VIP this year has about 180 entry-level technicians, including quite a few who were already with the company before the program started. The latter have already invested their own money into tools, so the program instead reimburses them for any additional tools they buy.

“That’s a retention benefit,” said Winkeler.

The rollout is still underway.

“The rollout has been manager by manager, district by district,” he said.

Of VIP’s 180 entry-level technicians, 100 to 120 are in the program. Others are rolling into the program and the company continues to hire. The pace of the rollout is limited by a supply crunch — there just weren’t enough carts or tools to meet VIP’s orders all at once. District managers are working with VIP’s supplier to source carts and tools.

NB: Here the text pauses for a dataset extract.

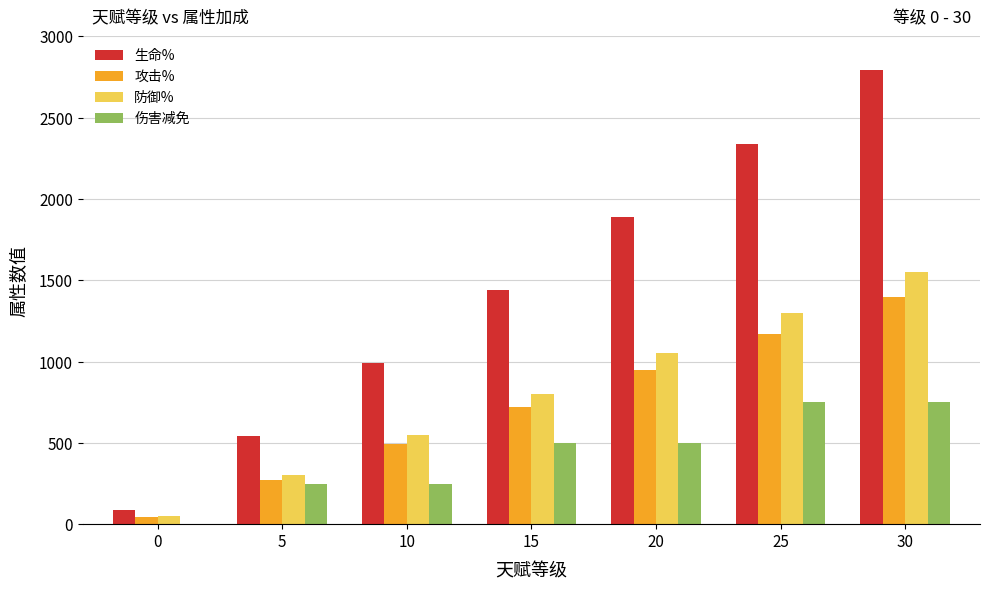

Reading left to right, what are all the values shown in this chart?

生命%: 0=90	5=540	10=990	15=1440	20=1890	25=2340	30=2790
攻击%: 0=45	5=270	10=495	15=720	20=945	25=1170	30=1395
防御%: 0=50	5=300	10=550	15=800	20=1050	25=1300	30=1550
伤害减免: 0=0	5=250	10=250	15=500	20=500	25=750	30=750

VIP’s investment in the program so far — at a cost of roughly $2,000 each for 180 workers — will be about $360,000 once those employees are equipped.

The outcome won't be known for a while, but attrition has already slowed.

“We look forward to the tool cart program growing exponentially in the months ahead and into 2024,” Winkeler said.

About VIP

VIP Tires & Service traces its roots back through two origin stories.

John P. Quirk, VIP’s executive chairman, is a third-generation owner in the tires and service business. His grandfather, Edward S. Quirk, founded Quirk Tire in Watertown, Mass., in 1926. 

VIP Discount Auto Centers was founded in Lewiston in 1958. 

John took over Quirk Tire in 1985, grew the business nearly 10-fold and acquired VIP Discount Auto in 2001. He renamed the combined entity VIP Parts, Tires & Service. 

In 2012 the company divested its retail auto parts business and renamed the firm VIP Tires & Service. 

Today, VIP is northern New England’s largest privately held automotive service provider and tire dealer. Its 69 locations are up from 40 in 2001. The workforce has grown from about 490 in March 2020 to 650 today.

Two major factors are driving the company’s growth.

“Our culture is such that it’s a very people-focused company,” said Winkeler. 

The bigger picture is that vehicle prices have skyrocketed in recent years, driving down new-car sales as more people opt to repair rather than buy new.

The average age of passenger cars in the U.S. in 2022 was 13.1 years old, according to the U.S. Bureau of  Transportation Statistics. In 2012 it was 11.3 and in 2002 it was 9.8.

“Every year, the average age continues to get older and older because people tend to hang onto their cars longer, which is good for our industry,” he said.